## RECORDED INFORMATION
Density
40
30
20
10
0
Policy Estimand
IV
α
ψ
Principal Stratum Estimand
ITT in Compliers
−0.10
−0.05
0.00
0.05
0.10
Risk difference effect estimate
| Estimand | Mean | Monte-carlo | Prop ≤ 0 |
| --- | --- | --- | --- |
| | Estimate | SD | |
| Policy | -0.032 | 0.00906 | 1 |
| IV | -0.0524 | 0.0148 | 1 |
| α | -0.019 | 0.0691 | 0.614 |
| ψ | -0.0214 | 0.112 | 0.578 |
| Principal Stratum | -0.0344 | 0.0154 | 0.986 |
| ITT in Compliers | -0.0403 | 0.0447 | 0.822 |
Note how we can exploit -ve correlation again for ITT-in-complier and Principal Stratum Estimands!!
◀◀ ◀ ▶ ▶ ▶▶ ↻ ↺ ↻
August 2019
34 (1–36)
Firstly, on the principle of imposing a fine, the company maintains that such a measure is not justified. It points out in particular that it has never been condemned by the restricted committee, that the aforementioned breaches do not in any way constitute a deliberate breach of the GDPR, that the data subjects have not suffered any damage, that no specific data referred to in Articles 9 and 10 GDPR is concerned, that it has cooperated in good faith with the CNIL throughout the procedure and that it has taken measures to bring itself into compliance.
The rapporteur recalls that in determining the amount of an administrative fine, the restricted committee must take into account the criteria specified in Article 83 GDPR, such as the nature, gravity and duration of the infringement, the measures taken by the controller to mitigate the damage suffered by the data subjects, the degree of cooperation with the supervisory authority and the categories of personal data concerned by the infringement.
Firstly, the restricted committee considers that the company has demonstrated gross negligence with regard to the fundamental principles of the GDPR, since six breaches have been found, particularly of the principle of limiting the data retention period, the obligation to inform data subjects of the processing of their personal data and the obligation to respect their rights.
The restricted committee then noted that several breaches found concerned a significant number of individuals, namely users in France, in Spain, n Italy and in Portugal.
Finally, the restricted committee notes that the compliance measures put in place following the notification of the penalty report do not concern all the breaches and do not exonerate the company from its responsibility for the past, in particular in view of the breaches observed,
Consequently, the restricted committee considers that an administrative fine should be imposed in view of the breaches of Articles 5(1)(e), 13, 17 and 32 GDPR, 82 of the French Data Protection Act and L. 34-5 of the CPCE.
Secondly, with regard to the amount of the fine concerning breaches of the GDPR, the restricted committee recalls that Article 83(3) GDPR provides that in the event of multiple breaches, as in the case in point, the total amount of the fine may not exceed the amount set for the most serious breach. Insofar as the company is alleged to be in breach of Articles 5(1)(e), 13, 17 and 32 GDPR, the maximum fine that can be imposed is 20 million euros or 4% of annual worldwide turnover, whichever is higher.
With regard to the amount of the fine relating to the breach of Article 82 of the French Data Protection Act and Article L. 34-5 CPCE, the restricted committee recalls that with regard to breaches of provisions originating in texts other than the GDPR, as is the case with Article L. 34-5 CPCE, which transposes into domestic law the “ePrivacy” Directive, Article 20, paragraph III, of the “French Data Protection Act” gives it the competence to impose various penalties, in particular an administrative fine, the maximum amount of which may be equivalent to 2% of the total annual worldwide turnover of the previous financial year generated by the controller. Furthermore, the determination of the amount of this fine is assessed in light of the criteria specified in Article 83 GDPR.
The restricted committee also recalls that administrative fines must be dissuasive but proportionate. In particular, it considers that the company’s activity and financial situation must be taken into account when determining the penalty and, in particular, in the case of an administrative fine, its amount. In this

## DIRECTIONS
Among the lines above, find the one with "August 2019" and the one with "The restricted committee then". Quote both and everything between them, exactly.

## RESPONSE
August 2019
34 (1–36)
Firstly, on the principle of imposing a fine, the company maintains that such a measure is not justified. It points out in particular that it has never been condemned by the restricted committee, that the aforementioned breaches do not in any way constitute a deliberate breach of the GDPR, that the data subjects have not suffered any damage, that no specific data referred to in Articles 9 and 10 GDPR is concerned, that it has cooperated in good faith with the CNIL throughout the procedure and that it has taken measures to bring itself into compliance.
The rapporteur recalls that in determining the amount of an administrative fine, the restricted committee must take into account the criteria specified in Article 83 GDPR, such as the nature, gravity and duration of the infringement, the measures taken by the controller to mitigate the damage suffered by the data subjects, the degree of cooperation with the supervisory authority and the categories of personal data concerned by the infringement.
Firstly, the restricted committee considers that the company has demonstrated gross negligence with regard to the fundamental principles of the GDPR, since six breaches have been found, particularly of the principle of limiting the data retention period, the obligation to inform data subjects of the processing of their personal data and the obligation to respect their rights.
The restricted committee then noted that several breaches found concerned a significant number of individuals, namely users in France, in Spain, n Italy and in Portugal.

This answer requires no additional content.